What this task involves.
If a line in the entries below includes the string "opacity", copy it out.

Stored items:

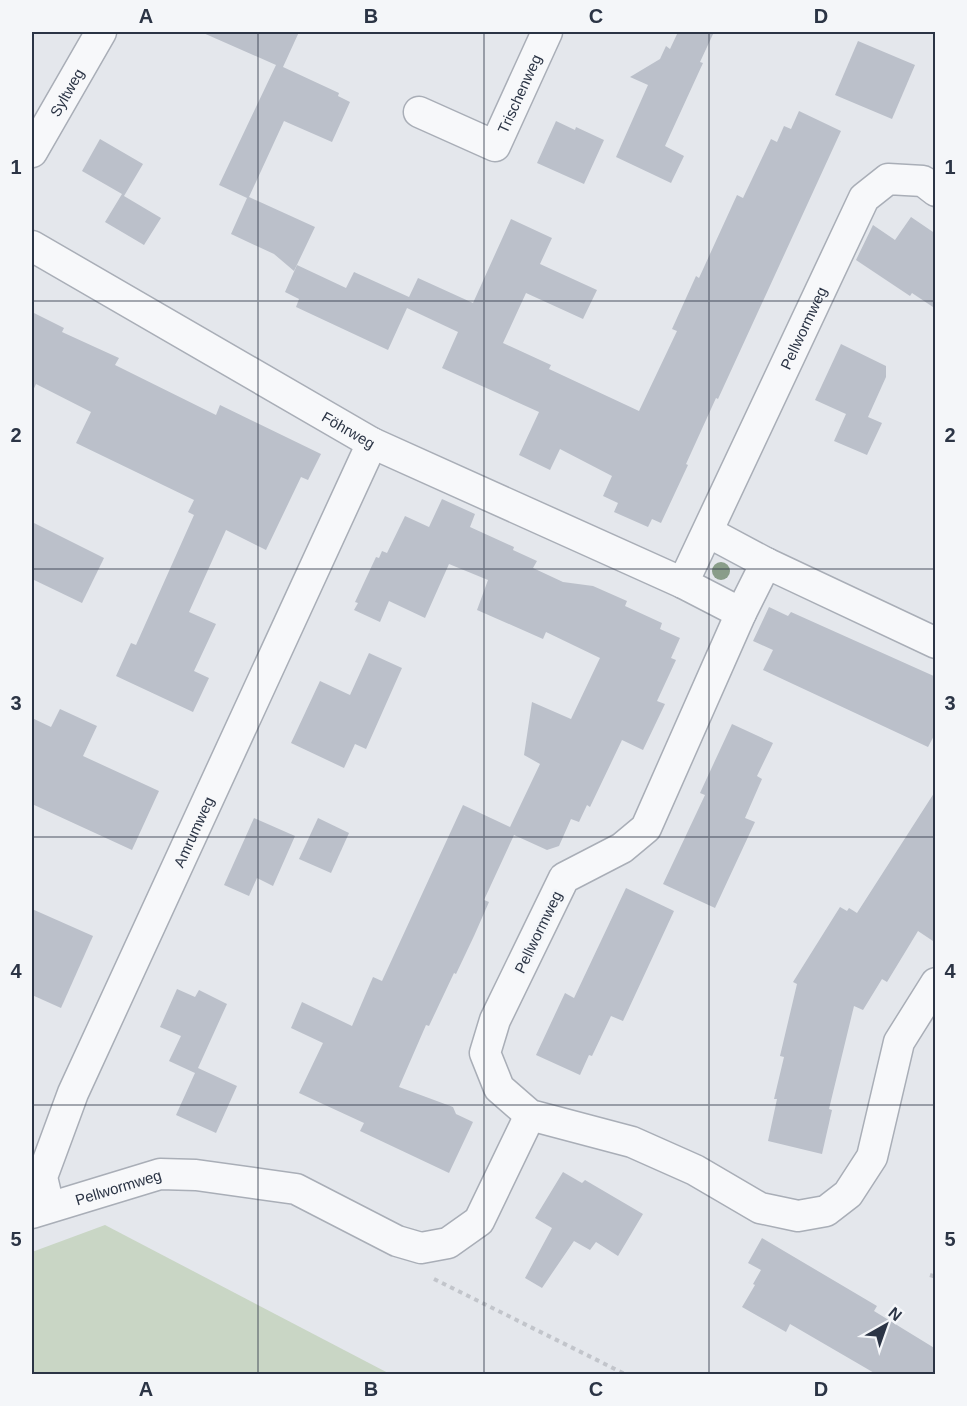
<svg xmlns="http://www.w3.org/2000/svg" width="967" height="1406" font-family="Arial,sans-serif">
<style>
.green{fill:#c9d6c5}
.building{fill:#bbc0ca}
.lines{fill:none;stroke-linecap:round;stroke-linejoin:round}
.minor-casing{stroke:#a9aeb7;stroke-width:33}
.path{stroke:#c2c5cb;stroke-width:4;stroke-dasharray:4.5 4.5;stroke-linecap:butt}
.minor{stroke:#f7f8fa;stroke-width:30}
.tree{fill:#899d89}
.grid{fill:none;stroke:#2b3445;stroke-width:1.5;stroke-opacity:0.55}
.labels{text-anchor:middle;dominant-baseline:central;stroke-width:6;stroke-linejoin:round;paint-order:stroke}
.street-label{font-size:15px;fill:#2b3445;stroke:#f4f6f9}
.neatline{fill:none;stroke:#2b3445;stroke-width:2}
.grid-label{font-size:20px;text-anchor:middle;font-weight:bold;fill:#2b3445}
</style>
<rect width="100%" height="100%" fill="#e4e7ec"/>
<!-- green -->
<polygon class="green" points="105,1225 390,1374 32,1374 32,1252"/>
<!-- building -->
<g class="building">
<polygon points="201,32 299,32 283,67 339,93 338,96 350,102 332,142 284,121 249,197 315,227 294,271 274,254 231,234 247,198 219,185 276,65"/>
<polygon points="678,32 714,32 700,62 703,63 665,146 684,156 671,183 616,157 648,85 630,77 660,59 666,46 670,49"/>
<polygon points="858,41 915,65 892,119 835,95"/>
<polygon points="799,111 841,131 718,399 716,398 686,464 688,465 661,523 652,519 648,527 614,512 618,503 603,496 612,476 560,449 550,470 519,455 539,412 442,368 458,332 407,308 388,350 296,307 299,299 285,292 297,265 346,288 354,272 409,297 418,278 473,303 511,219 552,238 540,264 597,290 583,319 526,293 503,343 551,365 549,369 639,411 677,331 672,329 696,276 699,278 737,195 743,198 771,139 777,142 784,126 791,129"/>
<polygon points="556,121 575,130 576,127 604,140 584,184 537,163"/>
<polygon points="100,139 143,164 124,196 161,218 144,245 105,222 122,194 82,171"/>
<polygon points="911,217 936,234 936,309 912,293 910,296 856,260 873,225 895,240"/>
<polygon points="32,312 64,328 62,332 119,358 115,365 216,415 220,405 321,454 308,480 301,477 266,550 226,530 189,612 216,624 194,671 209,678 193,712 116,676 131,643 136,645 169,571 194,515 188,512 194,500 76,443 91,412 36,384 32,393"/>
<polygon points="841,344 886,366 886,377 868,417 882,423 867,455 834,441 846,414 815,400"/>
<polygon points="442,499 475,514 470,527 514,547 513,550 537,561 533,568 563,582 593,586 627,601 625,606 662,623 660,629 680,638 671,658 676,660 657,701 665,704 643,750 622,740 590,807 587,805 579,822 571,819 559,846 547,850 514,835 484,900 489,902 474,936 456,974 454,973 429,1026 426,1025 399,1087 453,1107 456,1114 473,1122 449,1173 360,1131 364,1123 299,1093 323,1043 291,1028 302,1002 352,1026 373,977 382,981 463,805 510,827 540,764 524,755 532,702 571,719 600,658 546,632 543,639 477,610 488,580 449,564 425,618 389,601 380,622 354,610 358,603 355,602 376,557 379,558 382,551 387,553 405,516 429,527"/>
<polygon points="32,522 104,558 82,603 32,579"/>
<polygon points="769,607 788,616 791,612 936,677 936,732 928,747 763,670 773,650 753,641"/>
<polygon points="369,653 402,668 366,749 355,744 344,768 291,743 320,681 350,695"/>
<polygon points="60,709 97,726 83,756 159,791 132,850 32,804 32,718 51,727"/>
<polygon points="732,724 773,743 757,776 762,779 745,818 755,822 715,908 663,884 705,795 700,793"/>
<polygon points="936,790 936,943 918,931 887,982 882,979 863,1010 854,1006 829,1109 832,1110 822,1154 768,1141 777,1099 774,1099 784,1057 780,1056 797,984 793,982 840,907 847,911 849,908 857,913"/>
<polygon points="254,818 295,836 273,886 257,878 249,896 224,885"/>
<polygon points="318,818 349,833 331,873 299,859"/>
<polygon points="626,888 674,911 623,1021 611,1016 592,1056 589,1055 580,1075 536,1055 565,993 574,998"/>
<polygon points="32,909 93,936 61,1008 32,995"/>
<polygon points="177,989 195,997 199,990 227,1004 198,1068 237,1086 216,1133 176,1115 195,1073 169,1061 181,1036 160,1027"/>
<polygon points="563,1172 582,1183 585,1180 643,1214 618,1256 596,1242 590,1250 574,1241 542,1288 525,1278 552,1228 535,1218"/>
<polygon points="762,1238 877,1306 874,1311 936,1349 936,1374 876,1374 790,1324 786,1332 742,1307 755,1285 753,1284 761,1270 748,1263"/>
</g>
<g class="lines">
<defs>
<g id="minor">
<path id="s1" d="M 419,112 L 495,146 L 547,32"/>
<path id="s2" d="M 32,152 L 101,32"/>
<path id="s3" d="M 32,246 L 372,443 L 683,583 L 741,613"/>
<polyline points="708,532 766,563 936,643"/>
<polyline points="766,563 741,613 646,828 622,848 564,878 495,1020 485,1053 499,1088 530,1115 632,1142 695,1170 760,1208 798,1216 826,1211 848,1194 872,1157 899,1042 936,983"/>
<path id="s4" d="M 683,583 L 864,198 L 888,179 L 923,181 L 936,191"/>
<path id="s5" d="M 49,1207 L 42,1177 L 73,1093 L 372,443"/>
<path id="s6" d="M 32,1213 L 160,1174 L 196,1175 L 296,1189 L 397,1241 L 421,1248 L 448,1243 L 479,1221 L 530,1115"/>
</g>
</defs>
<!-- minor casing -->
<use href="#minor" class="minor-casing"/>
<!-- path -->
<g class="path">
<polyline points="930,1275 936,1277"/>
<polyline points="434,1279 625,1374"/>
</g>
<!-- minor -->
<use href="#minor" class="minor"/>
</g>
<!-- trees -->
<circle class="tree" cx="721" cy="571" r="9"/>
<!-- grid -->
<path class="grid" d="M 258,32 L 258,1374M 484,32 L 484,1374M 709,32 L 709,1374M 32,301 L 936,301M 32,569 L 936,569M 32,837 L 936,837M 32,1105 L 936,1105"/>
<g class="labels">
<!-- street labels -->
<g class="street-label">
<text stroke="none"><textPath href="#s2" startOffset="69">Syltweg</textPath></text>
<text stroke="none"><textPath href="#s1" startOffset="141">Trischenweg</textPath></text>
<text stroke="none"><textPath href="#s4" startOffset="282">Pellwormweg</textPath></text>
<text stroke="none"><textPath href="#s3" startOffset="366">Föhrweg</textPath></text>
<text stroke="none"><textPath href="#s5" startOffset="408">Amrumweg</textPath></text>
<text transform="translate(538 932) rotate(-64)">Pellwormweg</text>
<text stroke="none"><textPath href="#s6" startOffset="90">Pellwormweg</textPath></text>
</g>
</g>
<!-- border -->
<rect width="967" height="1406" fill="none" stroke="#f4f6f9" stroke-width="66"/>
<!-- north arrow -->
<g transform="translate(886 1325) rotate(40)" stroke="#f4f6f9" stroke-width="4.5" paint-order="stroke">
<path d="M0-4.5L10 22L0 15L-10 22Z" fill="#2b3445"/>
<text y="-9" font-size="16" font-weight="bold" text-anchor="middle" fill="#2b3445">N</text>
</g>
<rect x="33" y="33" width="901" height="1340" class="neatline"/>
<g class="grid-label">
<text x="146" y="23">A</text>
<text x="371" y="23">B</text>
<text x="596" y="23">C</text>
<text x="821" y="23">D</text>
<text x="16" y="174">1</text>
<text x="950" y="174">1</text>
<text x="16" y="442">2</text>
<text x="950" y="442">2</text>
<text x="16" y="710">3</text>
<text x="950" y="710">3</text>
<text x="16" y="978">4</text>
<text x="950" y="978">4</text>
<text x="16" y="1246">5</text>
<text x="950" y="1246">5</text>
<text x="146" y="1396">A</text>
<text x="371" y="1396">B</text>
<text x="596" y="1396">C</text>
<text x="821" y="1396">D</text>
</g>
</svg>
---
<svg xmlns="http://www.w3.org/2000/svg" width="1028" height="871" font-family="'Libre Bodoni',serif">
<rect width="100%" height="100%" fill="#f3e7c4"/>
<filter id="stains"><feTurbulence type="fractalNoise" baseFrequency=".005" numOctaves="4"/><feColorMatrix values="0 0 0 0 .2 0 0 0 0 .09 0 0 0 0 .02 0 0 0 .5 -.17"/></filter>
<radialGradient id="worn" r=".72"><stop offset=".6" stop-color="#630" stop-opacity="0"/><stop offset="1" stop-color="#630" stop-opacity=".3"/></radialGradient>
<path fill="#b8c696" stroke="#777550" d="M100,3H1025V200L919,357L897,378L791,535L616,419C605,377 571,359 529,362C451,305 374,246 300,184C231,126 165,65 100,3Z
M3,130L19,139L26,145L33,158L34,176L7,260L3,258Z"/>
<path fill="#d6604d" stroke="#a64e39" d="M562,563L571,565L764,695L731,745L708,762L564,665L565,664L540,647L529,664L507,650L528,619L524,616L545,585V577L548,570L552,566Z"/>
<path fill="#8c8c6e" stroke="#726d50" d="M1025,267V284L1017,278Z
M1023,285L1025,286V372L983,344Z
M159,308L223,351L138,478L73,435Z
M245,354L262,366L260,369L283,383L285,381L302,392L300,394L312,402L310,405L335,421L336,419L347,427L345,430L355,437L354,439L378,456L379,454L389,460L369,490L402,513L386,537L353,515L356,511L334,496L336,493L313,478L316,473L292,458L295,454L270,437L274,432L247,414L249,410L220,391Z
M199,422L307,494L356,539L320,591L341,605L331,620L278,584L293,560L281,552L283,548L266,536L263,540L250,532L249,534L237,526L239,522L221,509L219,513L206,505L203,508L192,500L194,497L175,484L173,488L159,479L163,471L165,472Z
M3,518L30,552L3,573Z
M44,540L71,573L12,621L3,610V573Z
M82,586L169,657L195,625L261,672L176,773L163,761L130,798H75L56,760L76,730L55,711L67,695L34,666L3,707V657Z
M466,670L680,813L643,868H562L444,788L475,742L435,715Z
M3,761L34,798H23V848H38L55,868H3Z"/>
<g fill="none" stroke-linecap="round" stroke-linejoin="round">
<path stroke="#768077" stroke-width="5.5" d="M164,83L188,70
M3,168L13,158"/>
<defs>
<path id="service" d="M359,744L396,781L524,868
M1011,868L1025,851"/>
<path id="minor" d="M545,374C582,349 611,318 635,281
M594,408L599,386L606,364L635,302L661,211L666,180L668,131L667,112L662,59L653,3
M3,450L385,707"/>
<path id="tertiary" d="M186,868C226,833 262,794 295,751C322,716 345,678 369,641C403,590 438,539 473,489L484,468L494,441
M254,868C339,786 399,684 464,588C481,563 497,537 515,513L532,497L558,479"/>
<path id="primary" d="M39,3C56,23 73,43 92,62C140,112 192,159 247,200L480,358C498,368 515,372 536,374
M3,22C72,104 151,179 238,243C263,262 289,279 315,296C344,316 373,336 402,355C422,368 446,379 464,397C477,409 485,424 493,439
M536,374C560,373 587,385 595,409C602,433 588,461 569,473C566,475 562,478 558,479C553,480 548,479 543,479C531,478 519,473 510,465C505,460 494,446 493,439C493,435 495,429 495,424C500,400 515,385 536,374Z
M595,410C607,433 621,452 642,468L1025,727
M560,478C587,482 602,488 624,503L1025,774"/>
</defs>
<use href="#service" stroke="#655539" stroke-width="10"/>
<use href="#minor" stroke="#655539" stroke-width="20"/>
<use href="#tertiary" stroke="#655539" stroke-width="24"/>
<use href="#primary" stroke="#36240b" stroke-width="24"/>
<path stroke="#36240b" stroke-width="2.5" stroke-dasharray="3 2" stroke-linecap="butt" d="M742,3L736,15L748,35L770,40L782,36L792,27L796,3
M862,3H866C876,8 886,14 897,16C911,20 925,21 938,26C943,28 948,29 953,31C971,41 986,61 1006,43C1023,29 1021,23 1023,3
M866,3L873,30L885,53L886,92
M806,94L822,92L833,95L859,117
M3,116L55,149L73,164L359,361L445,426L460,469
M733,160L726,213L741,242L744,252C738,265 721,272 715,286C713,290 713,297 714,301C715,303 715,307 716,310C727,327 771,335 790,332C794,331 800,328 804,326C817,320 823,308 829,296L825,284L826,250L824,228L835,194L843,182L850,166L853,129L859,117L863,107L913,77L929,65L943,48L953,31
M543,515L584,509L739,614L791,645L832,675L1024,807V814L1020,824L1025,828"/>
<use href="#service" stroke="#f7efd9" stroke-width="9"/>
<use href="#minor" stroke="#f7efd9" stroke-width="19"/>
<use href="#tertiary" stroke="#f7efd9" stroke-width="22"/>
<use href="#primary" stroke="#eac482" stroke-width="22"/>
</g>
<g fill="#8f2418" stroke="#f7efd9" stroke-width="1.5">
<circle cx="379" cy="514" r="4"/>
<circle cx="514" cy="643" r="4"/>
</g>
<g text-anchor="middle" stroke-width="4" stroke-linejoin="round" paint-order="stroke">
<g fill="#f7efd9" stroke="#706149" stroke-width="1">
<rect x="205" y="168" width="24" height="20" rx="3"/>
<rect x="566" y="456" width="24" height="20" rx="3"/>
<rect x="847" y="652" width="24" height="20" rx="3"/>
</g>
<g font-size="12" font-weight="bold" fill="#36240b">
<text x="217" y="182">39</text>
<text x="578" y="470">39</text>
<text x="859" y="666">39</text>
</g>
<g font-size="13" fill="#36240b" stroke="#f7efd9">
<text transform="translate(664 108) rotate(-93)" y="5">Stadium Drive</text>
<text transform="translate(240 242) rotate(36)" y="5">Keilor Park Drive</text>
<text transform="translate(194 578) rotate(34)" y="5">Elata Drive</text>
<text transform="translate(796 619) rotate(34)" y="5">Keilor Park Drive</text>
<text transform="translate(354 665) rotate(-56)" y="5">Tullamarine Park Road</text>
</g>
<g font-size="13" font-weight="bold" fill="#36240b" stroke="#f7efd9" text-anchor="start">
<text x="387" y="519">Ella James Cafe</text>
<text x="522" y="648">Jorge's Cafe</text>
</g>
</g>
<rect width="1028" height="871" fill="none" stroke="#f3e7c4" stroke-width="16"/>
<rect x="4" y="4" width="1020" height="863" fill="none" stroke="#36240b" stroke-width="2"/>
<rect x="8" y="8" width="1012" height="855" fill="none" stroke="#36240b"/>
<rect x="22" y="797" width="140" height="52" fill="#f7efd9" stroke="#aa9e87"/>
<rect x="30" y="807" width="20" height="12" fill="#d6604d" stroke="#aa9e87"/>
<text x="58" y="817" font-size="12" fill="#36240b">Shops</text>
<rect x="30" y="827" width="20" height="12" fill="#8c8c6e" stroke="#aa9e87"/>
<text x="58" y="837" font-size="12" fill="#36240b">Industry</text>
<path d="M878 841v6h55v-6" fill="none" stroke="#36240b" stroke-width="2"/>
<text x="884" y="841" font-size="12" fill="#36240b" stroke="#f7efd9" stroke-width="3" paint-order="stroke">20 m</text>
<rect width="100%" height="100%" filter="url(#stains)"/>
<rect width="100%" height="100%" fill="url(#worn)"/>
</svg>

Exercise answer.
.grid{fill:none;stroke:#2b3445;stroke-width:1.5;stroke-opacity:0.55}
<radialGradient id="worn" r=".72"><stop offset=".6" stop-color="#630" stop-opacity="0"/><stop offset="1" stop-color="#630" stop-opacity=".3"/></radialGradient>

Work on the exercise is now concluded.